Producer and director J.J. Abrams
Photograph by Brendan McDermid — Reuters
By Tom Huddleston Jr.
December 14, 2015

Call it opening night jitters.

J.J. Abrams—the director of the year’s most highly-anticipated movie, Star Wars: The Force Awakens—is understandably worried that the movie may fall short of what have become massive expectations. The sequel, which premieres in Los Angeles tonight before opening nationwide later this week, is projected by industry analysts to make anywhere from $1.5 billion to $2 billion in global box office.

Those totals would make the film one of the highest-grossing movies of all time, but coming up short would still make it a very high-grossing disappointment. Steven Spielberg—no stranger to blockbuster films himself as well as a friend and mentor to Abrams—told CBS’ (CBS) 60 Minutes recently that Abrams is “terrified” that The Force Awakens could fail to live up to those expectations.

Of course, it comes as no surprise that Abrams—a well-known Star Wars super-fan—would be nervous about the new film’s box office performance. “There are moments of just abject terror,” Abrams told 60 Minutes.
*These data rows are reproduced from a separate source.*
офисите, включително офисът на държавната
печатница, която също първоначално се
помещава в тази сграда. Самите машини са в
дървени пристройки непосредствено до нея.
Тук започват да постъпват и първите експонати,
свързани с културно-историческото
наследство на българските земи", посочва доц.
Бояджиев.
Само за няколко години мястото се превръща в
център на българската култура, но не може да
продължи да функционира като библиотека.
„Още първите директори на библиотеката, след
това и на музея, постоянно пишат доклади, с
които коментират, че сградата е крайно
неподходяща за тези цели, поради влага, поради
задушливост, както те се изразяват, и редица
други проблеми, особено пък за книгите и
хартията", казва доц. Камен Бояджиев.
The Force Awakens is still likely to be the highest-grossing Star Wars film ever, based on actual ticket sales only. But, the film would actually have to make more than $2 billion to top the original 1977 film’s inflation-adjusted box office haul of $2.016 billion, according to research firm Rentrak. (For what it’s worth, the highest-grossing film of Abrams’ career so far is 2013’s Star Trek Into Darkness, another sci-fi franchise sequel that pulled in $467 million globally.)

Adding to the pressure that any lifelong Star Wars fan would feel when tasked with moving the franchise forward is the fact that Walt Disney (DIS) paid $4 billion for franchise-owner Lucasfilm just three years ago and hand-picked the 49-year-old Abrams to take over directing duties from Star Wars creator George Lucas, who continues to serve in an advisory role.

Disney invested a lot of money in Star Wars with the expectation that the franchise would return that investment many times over. After The Force Awakens, Disney has at least four more sequels and spin-offs planned for the next several years—all of which could bring in more than $5 billion total, at least—while the related merchandise, which includes toys and other products, is expected to result in roughly $5 billion in sales in 2016 alone.

The franchise is a giant business and a box office flop for the first Star Wars released under the Disney umbrella could have a domino effect that would weigh on sales of related products and hurting the overall return on investment for the “Mouse House.” In other words, Abrams will have more than just irate fanboys on his back if Star Wars: The Force Awakens turns out to be a disappointment, so it’s no wonder the director is feeling the pressure.